Products

Inclusive Eyewear Design

By EZUD Published · Updated

Inclusive Eyewear Design

Eyeglasses are worn by over four billion people worldwide, making them one of the most widely used products in existence. Yet conventional eyewear design has historically assumed a narrow range of face shapes, nose bridge profiles, and ear positions based primarily on European facial anatomy. Inclusive eyewear design addresses these gaps, along with physical accessibility challenges like one-handed donning, hearing aid compatibility, and frame adjustment for people with limited dexterity.

Facial Diversity in Frame Design

Standard eyewear frames frequently fail people with:

  • Low or flat nose bridges — common in East Asian, African, and Latin American facial structures — causing glasses to slide down and rest on cheeks rather than the bridge.
  • Wide face structures requiring frame widths beyond the 130-145 mm standard.
  • Asymmetric features from conditions like hemifacial microsomia, stroke-related facial changes, or surgical reconstruction.

Brands addressing fit diversity:

Covry and Roque specialize in frames designed for lower nose bridges, with wider nose pads, adjusted pantoscopic tilt, and longer temple arms. Warby Parker and Zenni expanded their product lines to include “low bridge fit” options across multiple frame styles. This is not simply a wider nose pad — it involves redesigning the frame geometry so that the lenses sit at the correct position in front of the eyes.

Physical Accessibility Features

Beyond fit, eyewear must be physically manageable:

Magnetic temple hinges allow one-handed opening and closing. Instead of the traditional barrel hinge that requires two-handed manipulation, magnetic connections let a user swing the temple open with the same hand holding the frame.

Flexible temples (memory metal, TR90 material) resist breakage from drops and one-handed handling. They also accommodate users who put glasses on or remove them with less precision than the conventional two-hand approach assumes.

Adjustable nose pads with tool-free positioning let users (or caregivers) modify fit without visiting an optician — important for people who cannot easily travel to a store.
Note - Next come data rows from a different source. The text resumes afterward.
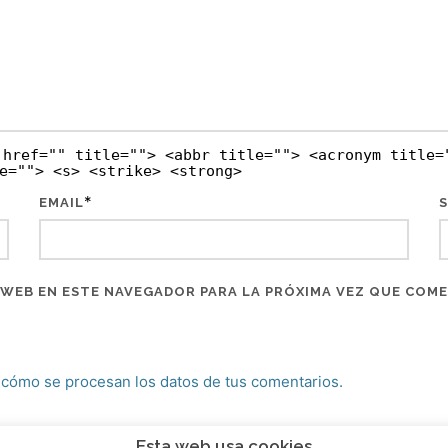
 href="" title=""> <abbr title=""> <acronym title=
e=""> <s> <strike> <strong>
*
EMAIL
S
WEB EN ESTE NAVEGADOR PARA LA PRÓXIMA VEZ QUE COM
cómo se procesan los datos de tus comentarios.
Esta web usa cookies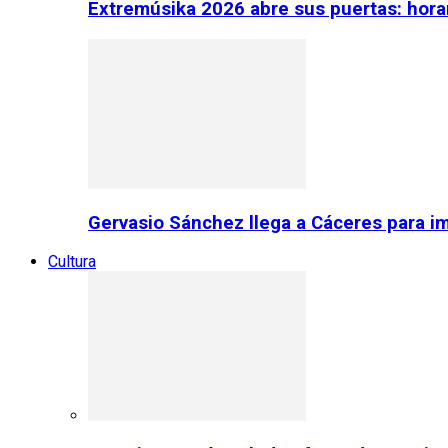
Extremúsika 2026 abre sus puertas: horar
Gervasio Sánchez llega a Cáceres para im
Cultura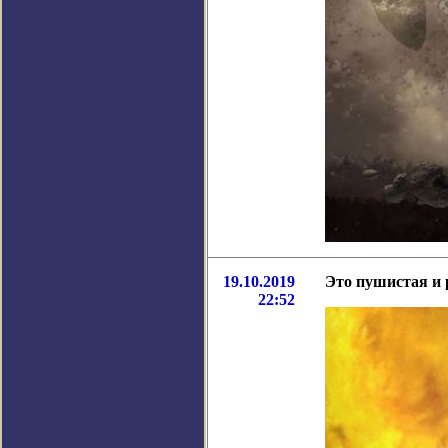
19.10.2019
Это пушистая и 
22:52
Hearing aid compatibility requires temple designs that do not press against behind-the-ear (BTE) hearing aids. Thinner, contoured temples or temple tips that curve above the ear rather than hooking behind it solve this conflict.

Lens and Vision Accessibility

Inclusive eyewear extends beyond frames to lenses:

  • Photochromic lenses (Transitions) adapt to light conditions automatically, eliminating the need to carry and switch between two pairs.
  • Progressive lenses with wider intermediate zones reduce head tilting and positioning precision.
  • Blue-light-filtering coatings and anti-reflective treatments reduce visual fatigue, benefiting screen workers and people with light sensitivity.
  • High-index lenses reduce weight and thickness for strong prescriptions, improving comfort during all-day wear.

Cost and Access

Eyewear is a medical device that many people cannot afford. Universal design in eyewear must also address cost barriers:

  • Online retailers (Zenni, EyeBuyDirect, Warby Parker) have reduced frame-and-lens costs to $15-$95, compared to $200-$600 at traditional optical shops.
  • Adjustable-focus glasses (Adlens, SeeMax) use a slider to change lens power, serving as a universal reading aid in regions where optometry access is limited.
  • Self-adjustable glasses developed for low-resource settings can be tuned by the user to their prescription, enabling vision correction without professional fitting.

Key Takeaways

  • Low bridge fit frames from brands like Covry, Roque, Warby Parker, and Zenni address the facial diversity that standard frames ignore.
  • Magnetic hinges, flexible temples, and hearing-aid-compatible designs make glasses physically accessible for one-handed use and hearing device wearers.
  • Online retailers have dramatically reduced eyewear costs, improving access for price-sensitive consumers.
  • Adjustable-focus glasses provide vision correction in settings without optometry infrastructure.